AI Oversight and Human Mistakes: Evidence from Centre Court
David Almog, Romain Gauriot, Lionel Page, Daniel Martin
TL;DR
This paper studies how AI oversight via Hawk-Eye influences human umpire decisions in professional tennis, using three data sources to compare performance before and after AI review. It combines a ground-truth Hawk-Eye Base dataset, a Challenge dataset, and Video Auditing to construct a merged panel of 698 matches and applies a two-stage rational-inattention model with state-dependent AI-overrule penalties, yielding $c^{I}$ and $c^{O}$ estimates. The main findings show that AI oversight reduces the overall mistake rate for close calls but increases the likelihood of calling balls in near the line, shifting errors from Type II to Type I; structurally, umpires exhibit 37% greater concern for Type II errors after Hawk-Eye introduction due to the AI penalty. Heterogeneity by umpire skill and play type reveals that less-skilled umpires react more to AI oversight and that effects differ between serves and non-serves, with nuanced patterns in the closest calls. The work provides a framework for evaluating welfare effects of AI oversight, highlighting potential gains from improved accuracy alongside behavioral costs and incentive misalignment concerns in high-stakes decision environments.
Abstract
Powered by the increasing predictive capabilities of machine learning algorithms, artificial intelligence (AI) systems have the potential to overrule human mistakes in many settings. We provide the first field evidence that the use of AI oversight can impact human decision-making. We investigate one of the highest visibility settings where AI oversight has occurred: Hawk-Eye review of umpires in top tennis tournaments.

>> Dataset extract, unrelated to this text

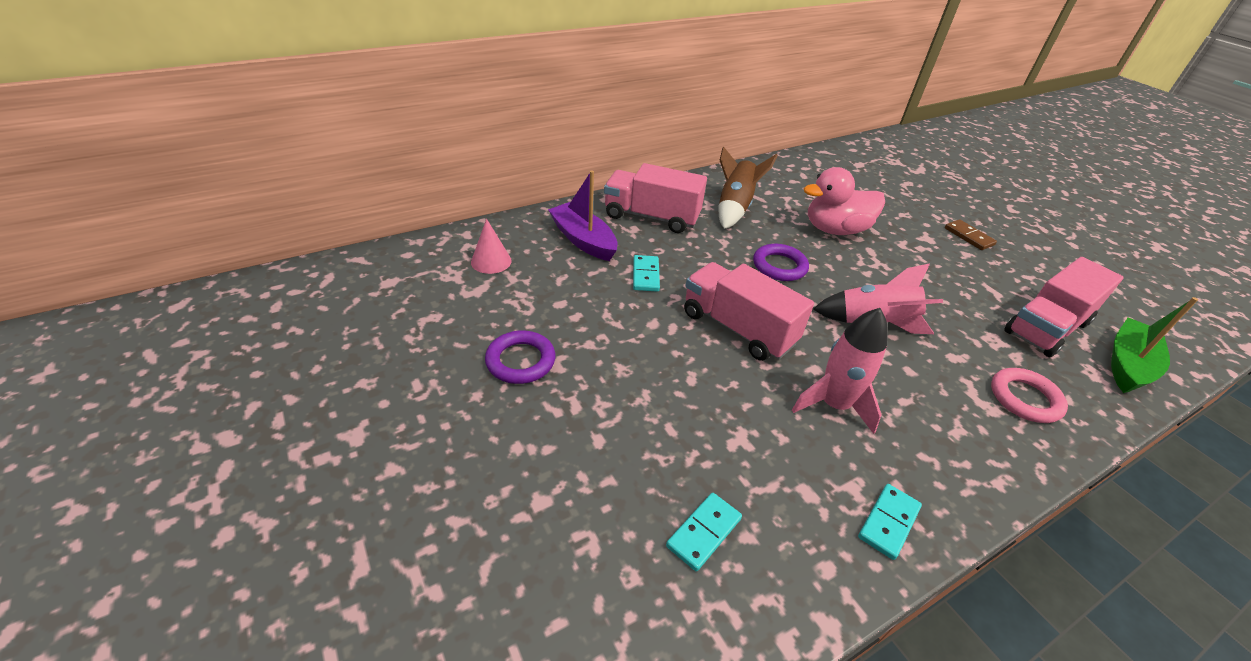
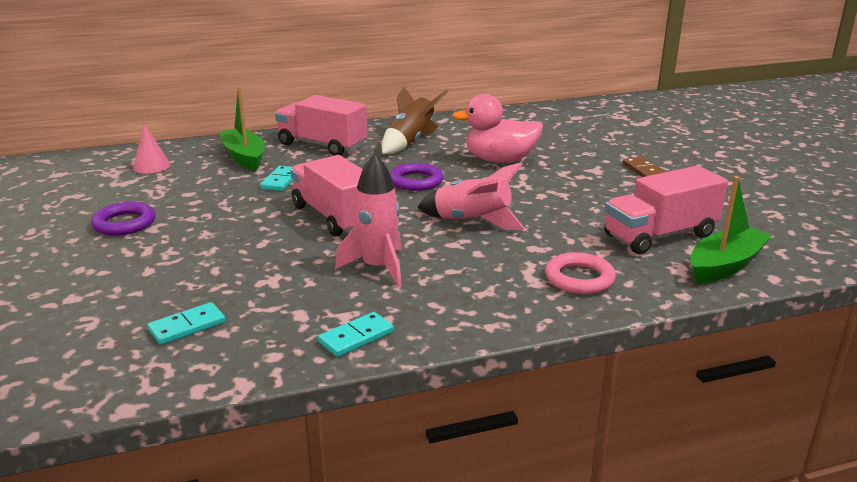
camera: 15 degrees right, 15 degrees down
(583, 240) = (244, 157): purple boat -> green boat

We find that umpires lowered their overall mistake rate after the introduction of Hawk-Eye review, but also that umpires increased the rate at which they called balls in, producing a shift from making Type II errors (calling a ball out when in) to Type I errors (calling a ball in when out). We structurally estimate the psychological costs of being overruled by AI using a model of attention-constrained umpires, and our results suggest that because of these costs, umpires cared 37% more about Type II errors under AI oversight.